Gareth Bennett AM (UKIP, South Wales Central)
For (if amended): The planning system’s failed.

  • Schools are a major generator of peak time traffic, so more needs to be done to encourage schoolchildren to walk or cycle to school.
  • A failure of the planning system has seen too many developments on the edge of urban areas with poor public transport.
  • Large concentrations of fast food outlets with extractor fans have a noticeable impact of air quality in a local area.
  • Better alternatives to cars need to be provided first before clear air zones and alike can be introduced.

Shadow Environment Minister, David Melding AM (Con, South Wales Central)
For: There’s a lot to be done; we need to start now.

  • Cardiff and Port Talbot have higher levels of particulate air pollution than Birmingham and Manchester, while there’s the infamous road in Caerphilly county that’s more polluted than any in London.
  • The list of things that need to be done “is a very long one” encompassing energy generation, public and private transport and consumer choices.

Julie Morgan AM (Lab, Cardiff North)
For: Active travel is vital.

  • There are 225 excess/premature deaths in the Cardiff & Vale health board every year alone due to air pollution.
  • Pleased at actions announced by the Welsh Government, but it’s down to individuals to make the real difference.
  • Big developments need to have public transport and walking/cycling built in right from the beginning.

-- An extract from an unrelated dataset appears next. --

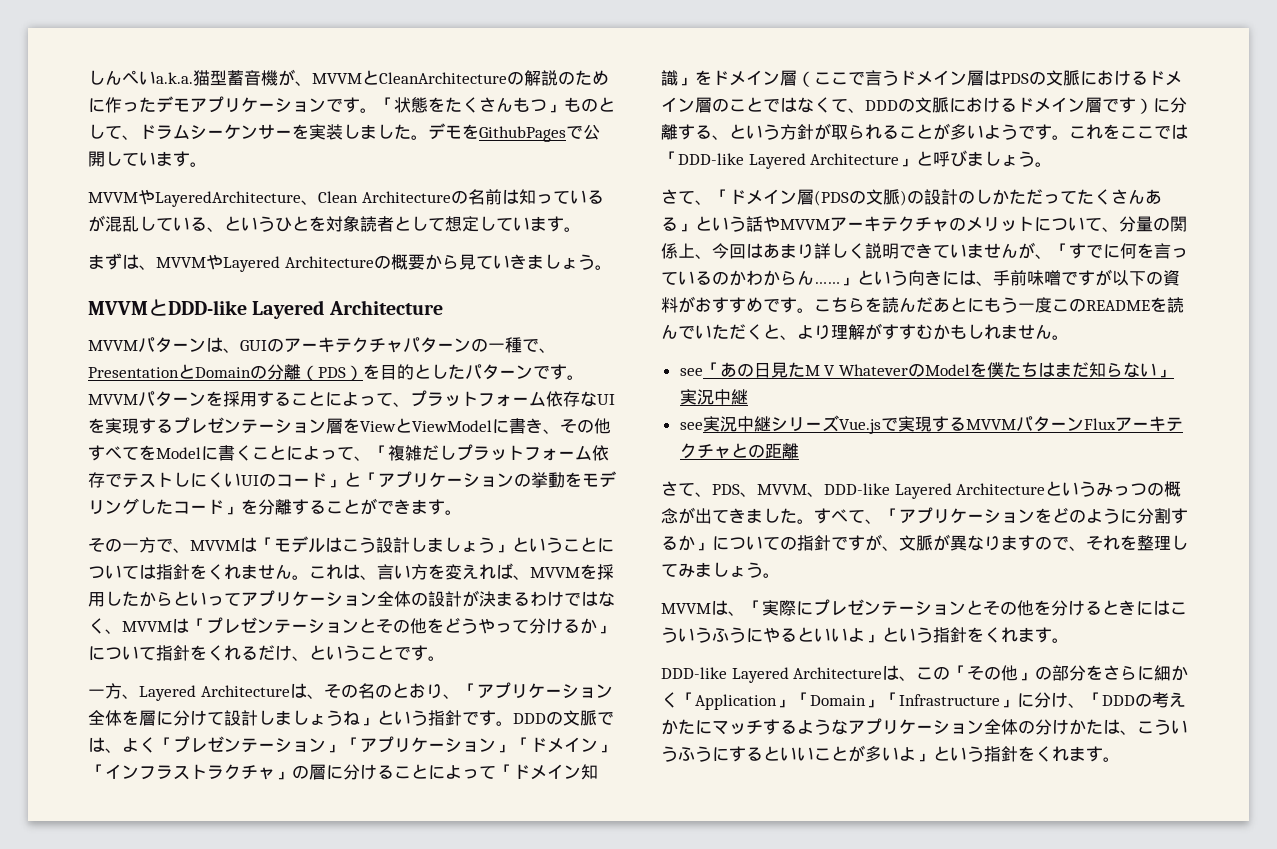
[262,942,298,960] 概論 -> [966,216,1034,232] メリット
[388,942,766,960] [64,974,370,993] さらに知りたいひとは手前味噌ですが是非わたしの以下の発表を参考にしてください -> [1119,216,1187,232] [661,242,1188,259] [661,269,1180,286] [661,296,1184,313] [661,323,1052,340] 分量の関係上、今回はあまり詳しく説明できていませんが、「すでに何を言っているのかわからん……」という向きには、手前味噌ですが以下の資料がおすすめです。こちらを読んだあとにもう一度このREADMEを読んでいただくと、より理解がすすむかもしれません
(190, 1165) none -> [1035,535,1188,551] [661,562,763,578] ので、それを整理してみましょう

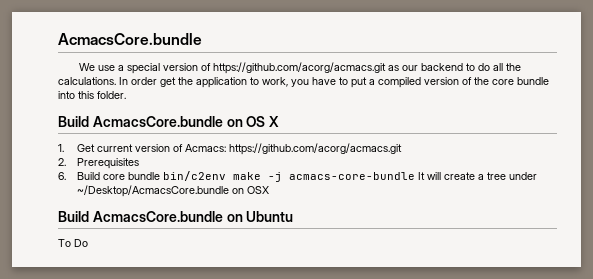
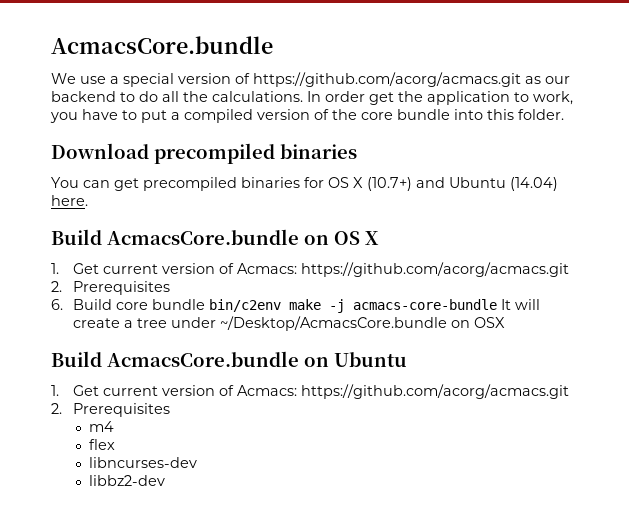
(126, 95) none -> [51,143,357,164] [51,177,558,191] [51,195,88,206] // Download precompiled binaries // You can get precompiled binaries for OS X (10.7+) and Ubuntu (14.04) here.
[58,239,88,247] To Do -> [51,384,569,399] [51,403,170,417] [88,421,114,432] [88,439,115,450] [88,457,197,468] [88,475,165,486] 1. Get current version of Acmacs: https://github.com/acorg/acmacs.git // 2. Prerequisites // m4 // flex // libncurses-dev // libbz2-dev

John Griffiths AM (Lab, Newport East)
For: “Twenty’s plenty”

  • 20mph zones should be the default option in urban areas to make sure they’re walking and cycling friendly and better environments for children to play outdoors.

Dr Dai Lloyd AM (Plaid, South Wales West)
For: “If you tolerate this….”

  • Unborn children can be affected by their mother’s exposure to air pollution.
  • We didn’t tolerate unclean water and we shouldn’t tolerate unclean air; clean air laws put an end to “pea-souper” smogs in major British cities.

David Rees AM (Lab, Aberavon)

  • Port Talbot was wrongly described as the most polluted town in the UK; the statisticians got their figures wrong and pollution levels were actually closer to the average.
  • There are complications – we have to balance the environment with the economy and get major polluters like Tata to continue any good work they’ve already done.
  • We need to explore transport solutions for valleys and other places that don’t have railway lines or have been left of the Metro map.

Welsh Government Response

Environment Minister, Hannah Blythyn (Lab, Delyn)

  • Air pollution has been given a much higher priority in public health frameworks for the NHS and local authorities.
  • An air quality awareness campaign will be launched in schools to offer solutions like car sharing and no-idling outside schools.
  • Air monitoring kits have been sent to a number of schools and the results will be analysed, be sent back to the schools and children will be involved in developing solutions.
  • Technical Advice Note 11 (planning policy document) on noise pollution will be replaced with a new one on air quality and soundscape.
  • Clean air zones may not be appropriate outside urban areas will few alternative forms of transport to the car.


It should be noted that UKIP voted against because their amendment – which deleted a reference to “introducing clean air zones to change behaviour” and replaced it with a reference to providing cleaner forms of alternative transport – wasn’t agreed to. I don’t believe it suggests they disagreed with the thrust of the debate.